Lastly, Spotify´s low-royalty conditions are limiting its
value as a sharing economy, because they are depriving its network of becoming
even larger. However, although it is reducing its contributions to the sharing
of musical assets, the company might still be logic in terms of business
strategy to earn higher profits.

In the face of these assumptions, it is necessary to urge
that further research needs to be made in order to achieve a more complete
answer, but limitations in time and scope have made it hard to do. On one side,
the relation that Spotify establishes between users and supporting advertisers
– those that provide economic support for Spotify´s free version – is not
mentioned at all. Remarking this is important because such connection also
takes part in the company´s sharing-economy approach, by establishing a
parallel two-sided market between advertisers and music listeners.

On the other side, regarding the limitations´ section, it
is still unclear if the company´s gains thanks to its revenue distributions
compensate for the implicit costs that the absence of some artists generates.
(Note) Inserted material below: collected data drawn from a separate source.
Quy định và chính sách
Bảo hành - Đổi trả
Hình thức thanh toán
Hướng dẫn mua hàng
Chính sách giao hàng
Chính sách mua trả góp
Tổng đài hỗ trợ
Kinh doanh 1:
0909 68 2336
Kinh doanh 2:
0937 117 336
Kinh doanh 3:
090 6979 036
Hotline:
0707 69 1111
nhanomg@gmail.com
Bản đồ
That
is, it has been assumed that, although it limits the network´s expansion, the company´s
distribution methods are the most suitable for its economic growth, but no
research or analysis has been made over such assumption.



2.     Conclusion

All the used information, as well as the self-made
opinions, lead this study to a clear conclusion: Spotify´s digital
platform plays an important role in the sharing economy of musical assets.
Through its two-sided-market architecture, the firm has been able to establish
a system that allows its users´ network to expand rapidly, by using both
same-side and cross-side network effects as boosters. Therefore, it breaks the
ground in terms of digital strategy and sets an example of how other businesses
can achieve such a high growth rate, by complementing different ways of
functioning. However, this does not mean that no improvements can be made,
since Spotify faces some limitations regarding its supply side. That is, some
artists refuse to provide their music through the platform because they believe
that its payment method is not fair.